* [TASK INPUTS]:
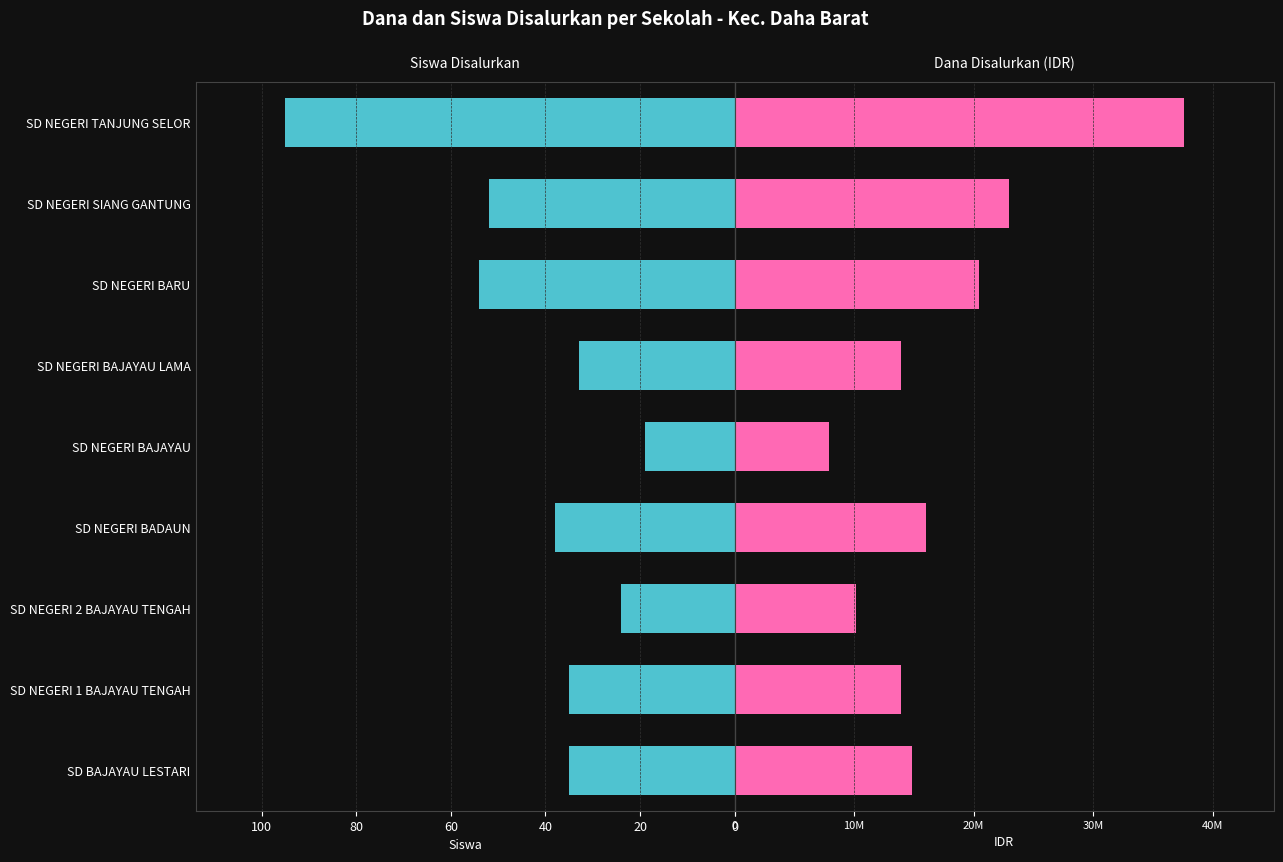

What is the minimum value for Disalurkan (Siswa)?

19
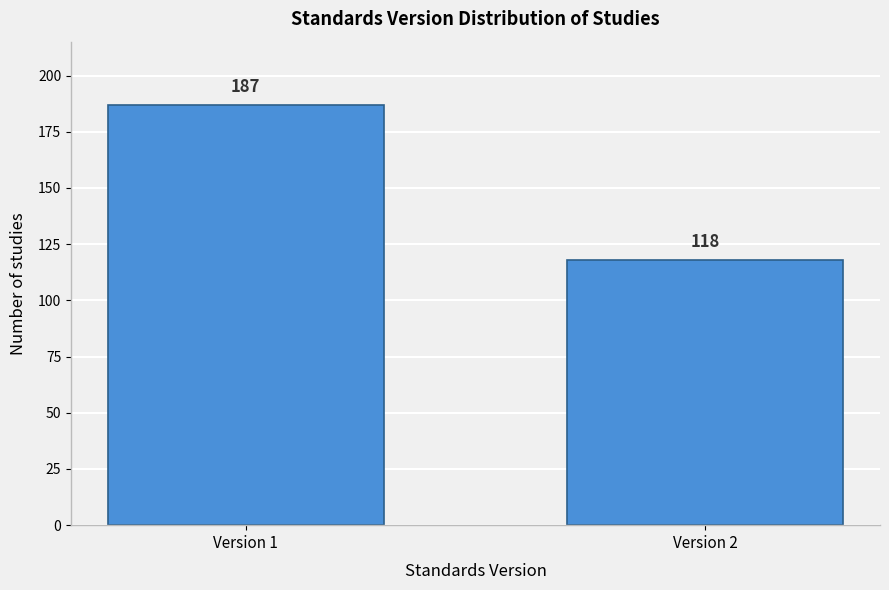

Reading left to right, what are all the values shown in this chart?

Version 1=187	Version 2=118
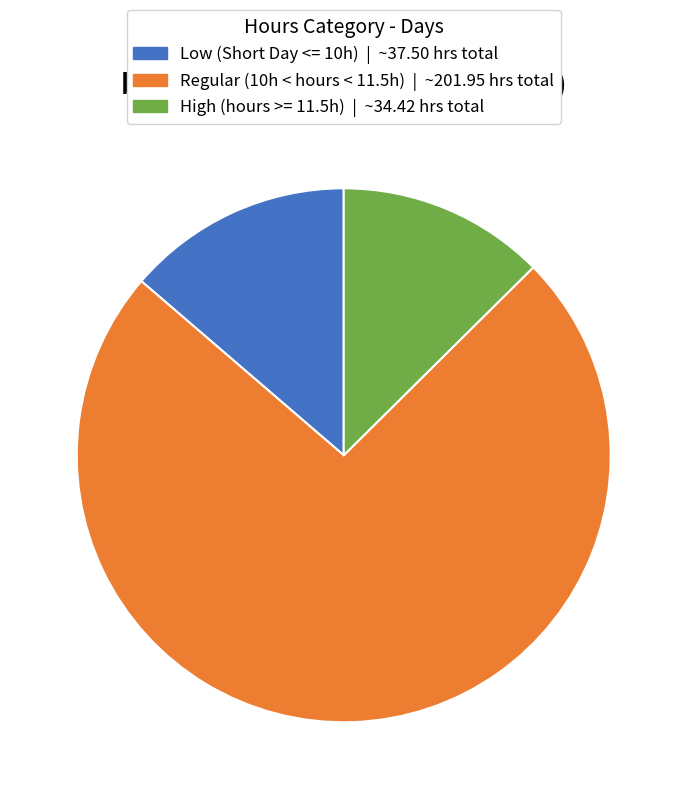

The High (hours >= 11.5h) | ~34.42 hrs total slice represents 13% of the pie. True or false?

True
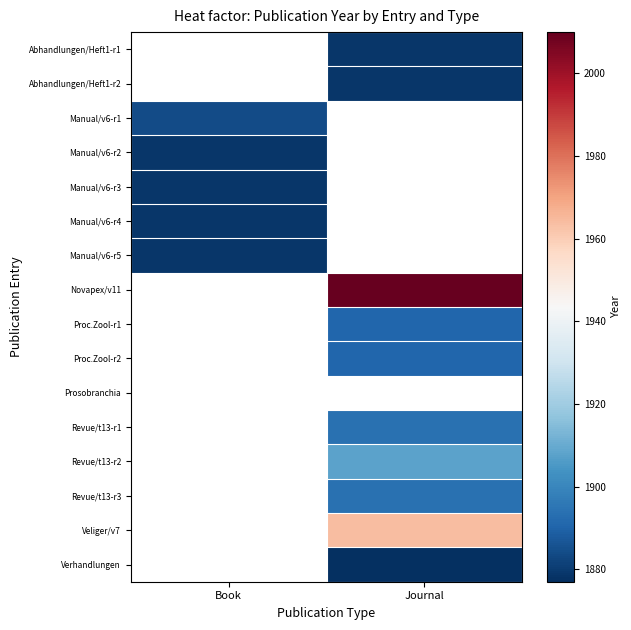

Is the value of Novapex/v11 at Journal greater than the value of Proc.Zool-r1 at Journal?

Yes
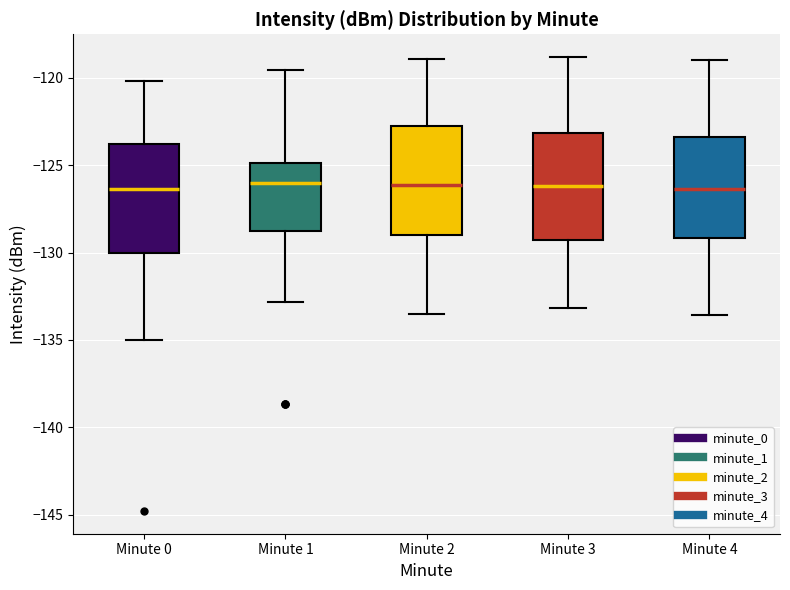

Reading left to right, read every box against the y-axis: the position of its median line, the range the box covers, and the ends of its whiskers. The values are not printed on the chart, so give them approximately, as read against the axis.

Minute 0: median -126.5, box -130.0 to -124.0, whiskers -135.0 to -120.0
Minute 1: median -126.0, box -128.5 to -125.0, whiskers -133.0 to -119.5
Minute 2: median -126.0, box -129.0 to -122.5, whiskers -133.5 to -119.0
Minute 3: median -126.0, box -129.5 to -123.0, whiskers -133.0 to -119.0
Minute 4: median -126.5, box -129.0 to -123.5, whiskers -133.5 to -119.0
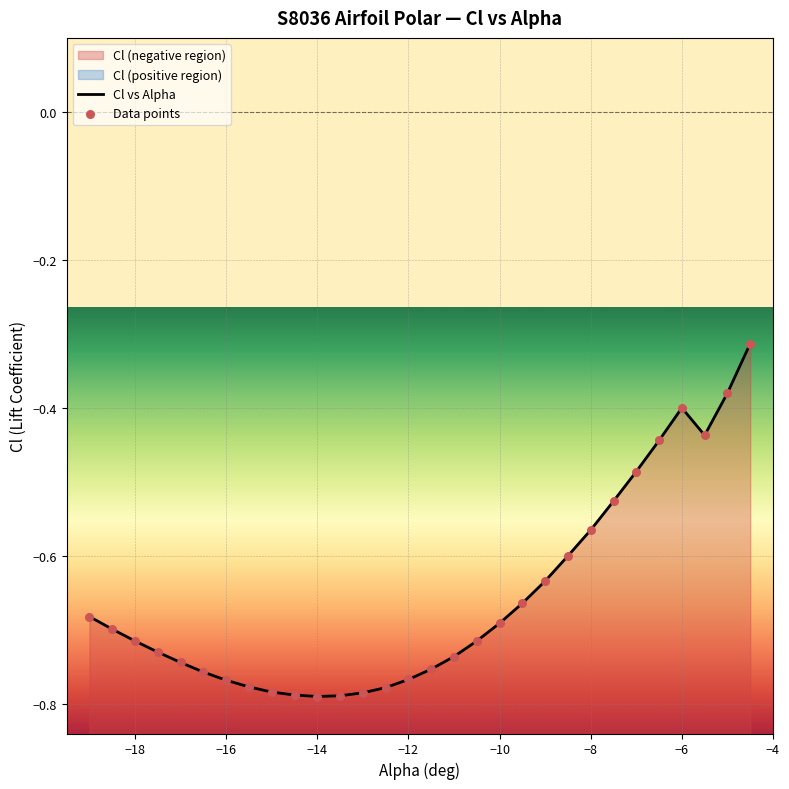

Which series contains the highest Y value?

Cl vs Alpha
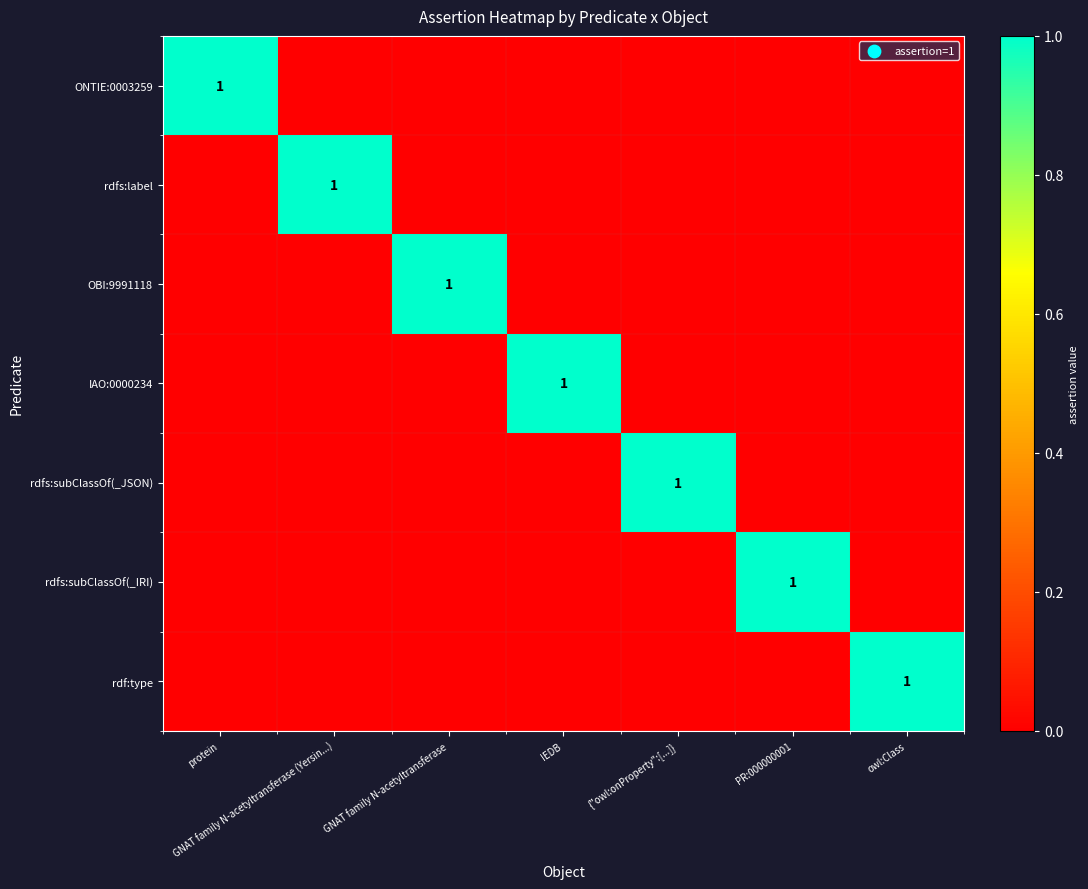

What is the difference between the highest and lowest values at PR:000000001?

1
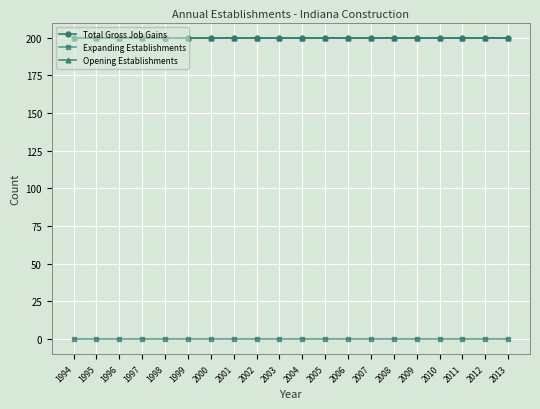

What is the value of the Opening Establishments point at the 20th from the left?

200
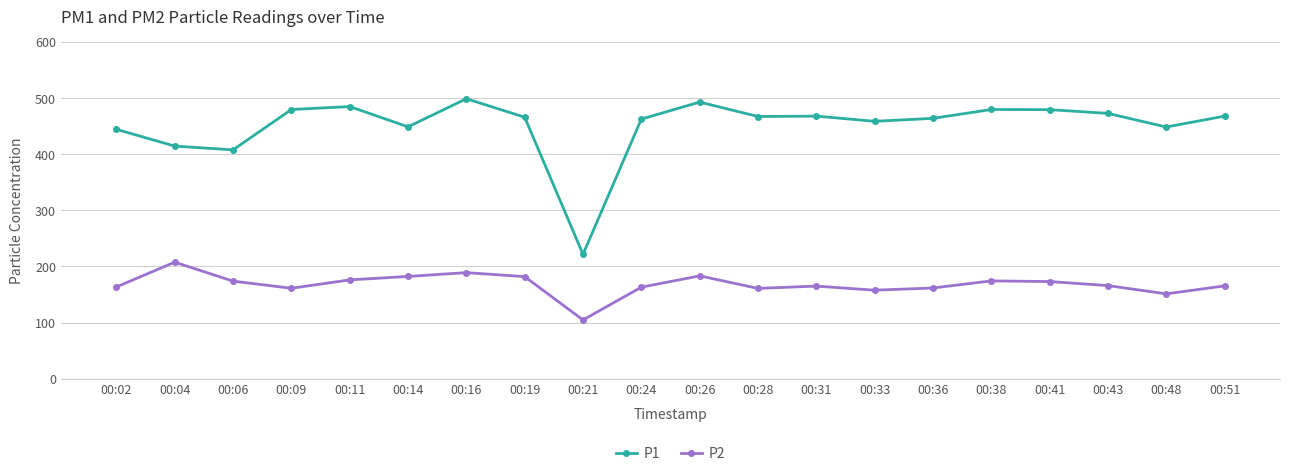

True or false: P1 has a value of 498.9 at 00:16.

True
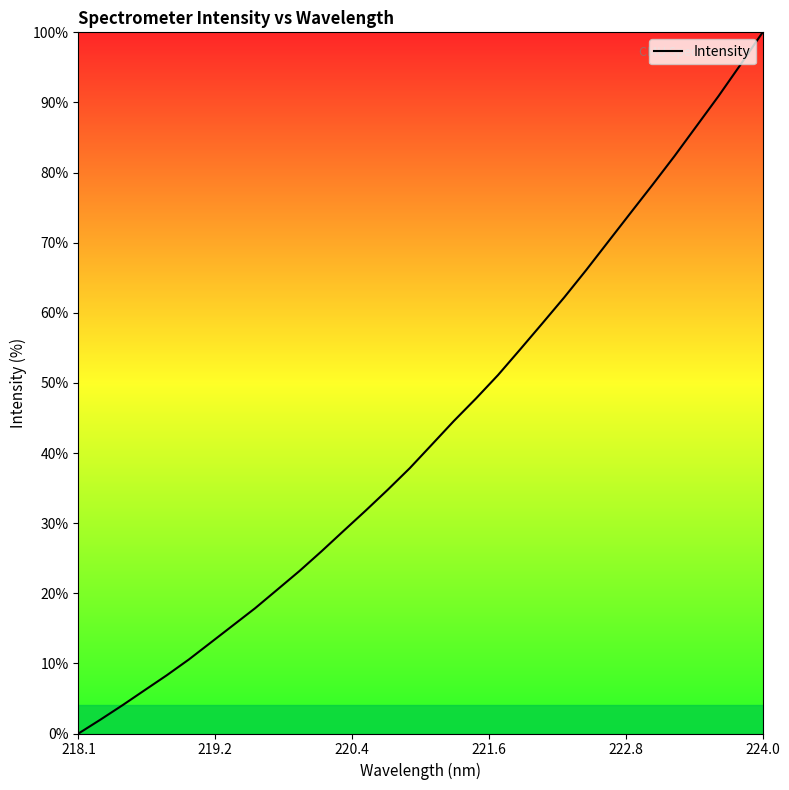

What is the sum of all values?

1384.4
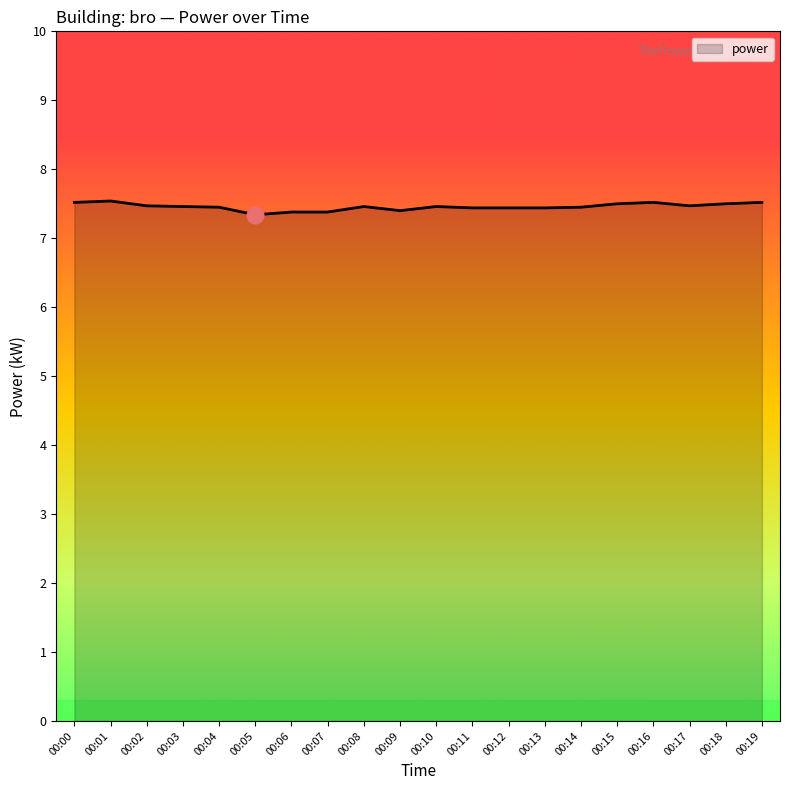

What is the smallest value displayed?

7.3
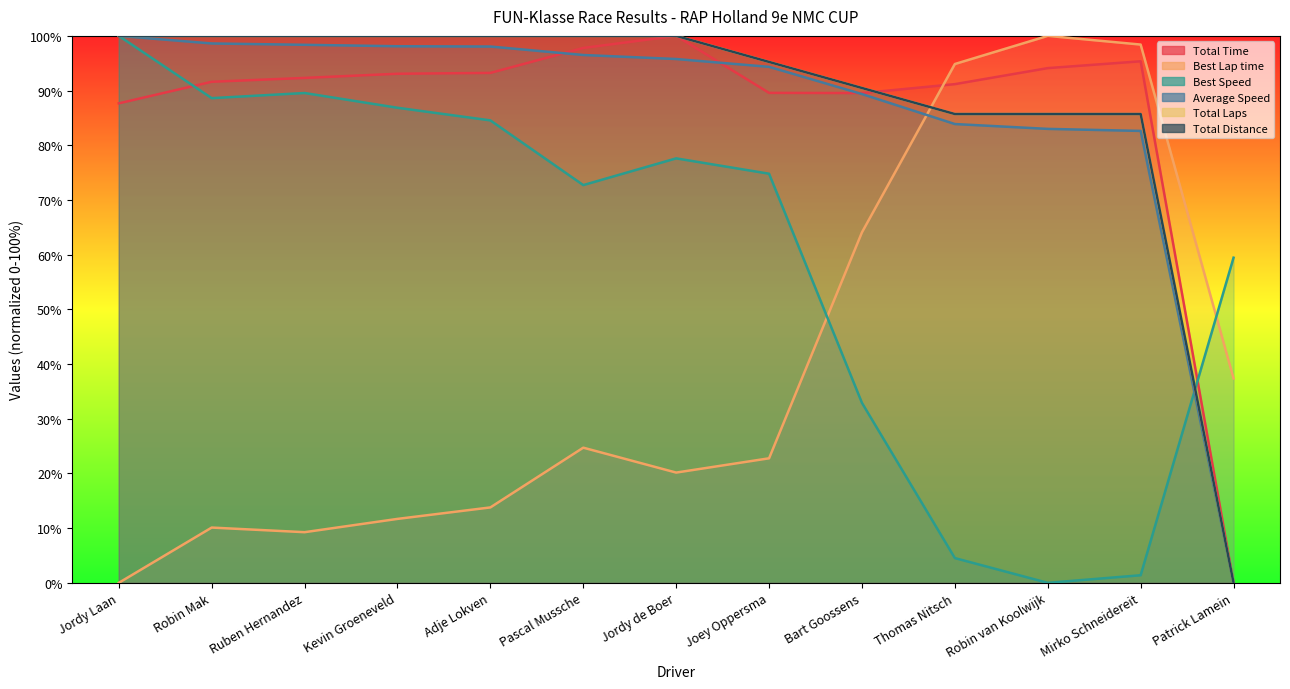

At Kevin Groeneveld, list the series in order from largest to smallest.

Total Laps, Total Distance, Average Speed, Total Time, Best Speed, Best Lap time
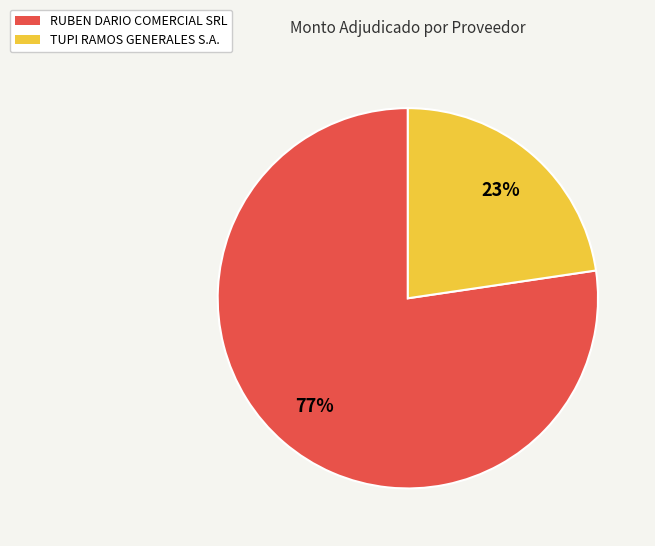

Is there any slice that represents more than half of the pie?

Yes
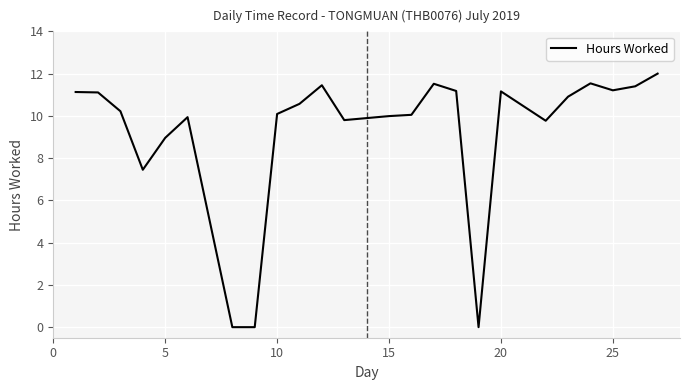

What is the greatest value displayed?

12.0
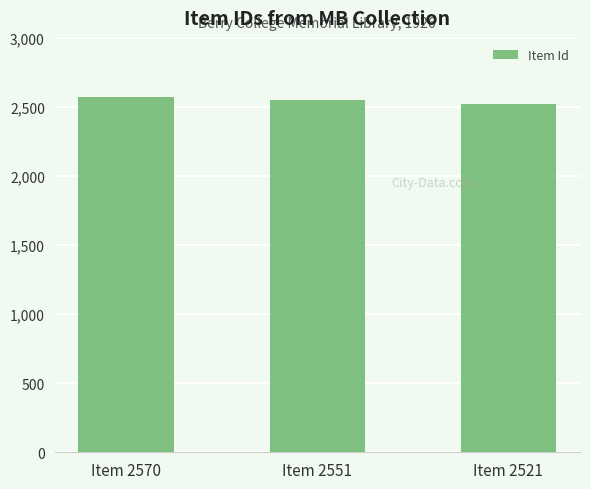

What is the average value?

2547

* [EXERCISE PROMPT]: Copy every one of the records above word for word, leaving out the pictures.

* [EXERCISE ANSWER]:
What is the minimum value for Disalurkan (Siswa)?

19

Reading left to right, what are all the values shown in this chart?

Version 1=187	Version 2=118

The High (hours >= 11.5h) | ~34.42 hrs total slice represents 13% of the pie. True or false?

True

Is the value of Novapex/v11 at Journal greater than the value of Proc.Zool-r1 at Journal?

Yes

Reading left to right, read every box against the y-axis: the position of its median line, the range the box covers, and the ends of its whiskers. The values are not printed on the chart, so give them approximately, as read against the axis.

Minute 0: median -126.5, box -130.0 to -124.0, whiskers -135.0 to -120.0
Minute 1: median -126.0, box -128.5 to -125.0, whiskers -133.0 to -119.5
Minute 2: median -126.0, box -129.0 to -122.5, whiskers -133.5 to -119.0
Minute 3: median -126.0, box -129.5 to -123.0, whiskers -133.0 to -119.0
Minute 4: median -126.5, box -129.0 to -123.5, whiskers -133.5 to -119.0

Which series contains the highest Y value?

Cl vs Alpha

What is the difference between the highest and lowest values at PR:000000001?

1

What is the value of the Opening Establishments point at the 20th from the left?

200

True or false: P1 has a value of 498.9 at 00:16.

True

What is the sum of all values?

1384.4

What is the smallest value displayed?

7.3

At Kevin Groeneveld, list the series in order from largest to smallest.

Total Laps, Total Distance, Average Speed, Total Time, Best Speed, Best Lap time

Is there any slice that represents more than half of the pie?

Yes

What is the greatest value displayed?

12.0

What is the average value?

2547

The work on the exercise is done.